Yu B, French J A, Carrier L, Jeremy R W, McTaggart D R, Nicholson M R, Hambly B, Semsarian C, Richmond D R, Schwartz K, Trent R J
Department of Molecular and Clinical Genetics, Royal Prince Alfred Hospital, Sydney, NSW, Australia.
J Med Genet. 1998 Mar;35(3):205-10. doi: 10.1136/jmg.35.3.205.
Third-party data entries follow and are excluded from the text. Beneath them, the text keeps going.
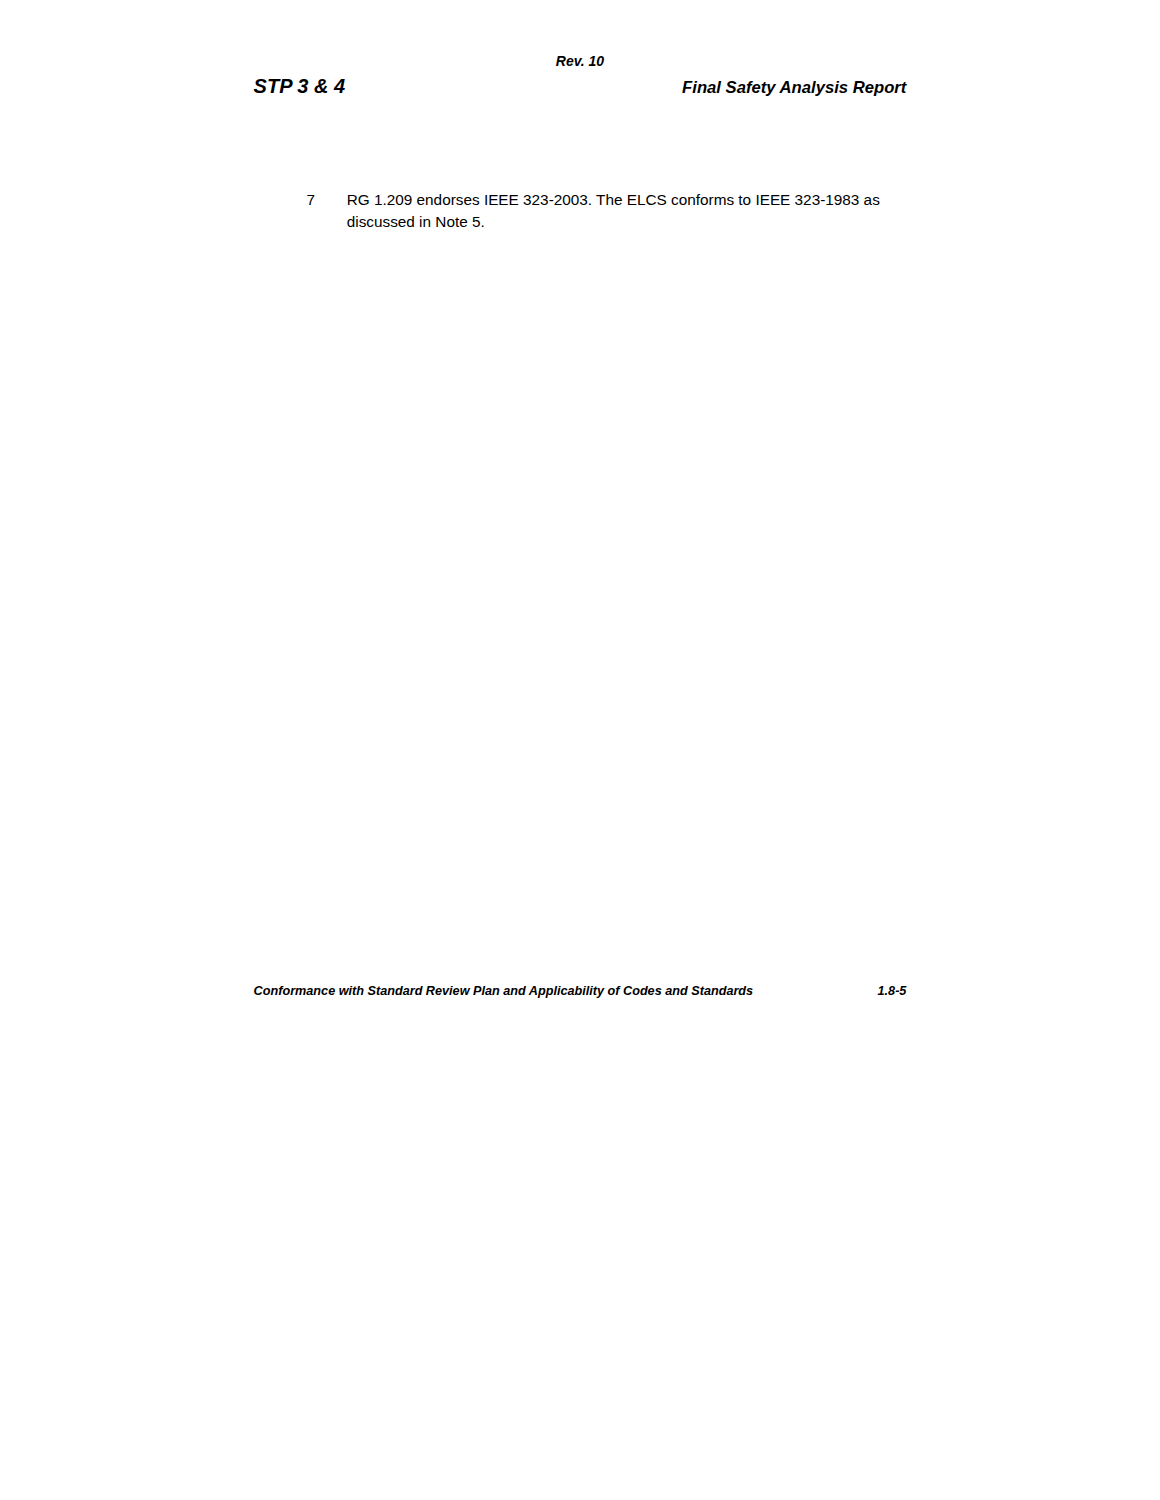Rev. 10
STP 3 & 4
Final Safety Analysis Report
7 RG 1.209 endorses IEEE 323-2003. The ELCS conforms to IEEE 323-1983 as discussed in Note 5.
Conformance with Standard Review Plan and Applicability of Codes and Standards
1.8-5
DNA studies in familial hypertrophic cardiomyopathy (FHC) have shown that it is caused by mutations in genes coding for proteins which make up the muscle sarcomere. The majority of mutations in the FHC genes result from missense changes, although one of the most recent genes to be identified (cardiac myosin binding protein C gene, MYBPC3) has predominantly DNA mutations which produce truncated proteins. Both dominant negative and haploinsufficiency models have been proposed to explain the molecular changes in FHC. This study describes two Australian families with FHC caused by different mutations in MYBPC3. The first produces a de novo Asn755Lys change in a cardiac specific domain of MYBPC3. The second is a Gln969X nonsense mutation which results in a truncated protein. Neither mutation has previously been found in the MYBPC3 gene. The consequences of DNA changes on the function of cardiac myosin binding protein C are discussed in relation to current molecular models for this disorder.
对家族性肥厚型心肌病(FHC)的DNA研究表明,该病是由构成肌肉肌节的蛋白质编码基因发生突变所致。FHC基因中的大多数突变是由错义变化引起的,不过,最近鉴定出的一个基因(心肌肌球蛋白结合蛋白C基因,MYBPC3)主要存在导致截短蛋白产生的DNA突变。已提出显性负效应和单倍体不足模型来解释FHC中的分子变化。本研究描述了两个澳大利亚家族的FHC病例,其病因是MYBPC3基因发生了不同突变。第一个家族在MYBPC3基因一个心脏特异性结构域产生了一个新生的Asn755Lys变化。第二个家族是Gln969X无义突变,导致产生截短蛋白。此前在MYBPC3基因中均未发现这两种突变。结合该疾病当前的分子模型,讨论了DNA变化对心肌肌球蛋白结合蛋白C功能的影响。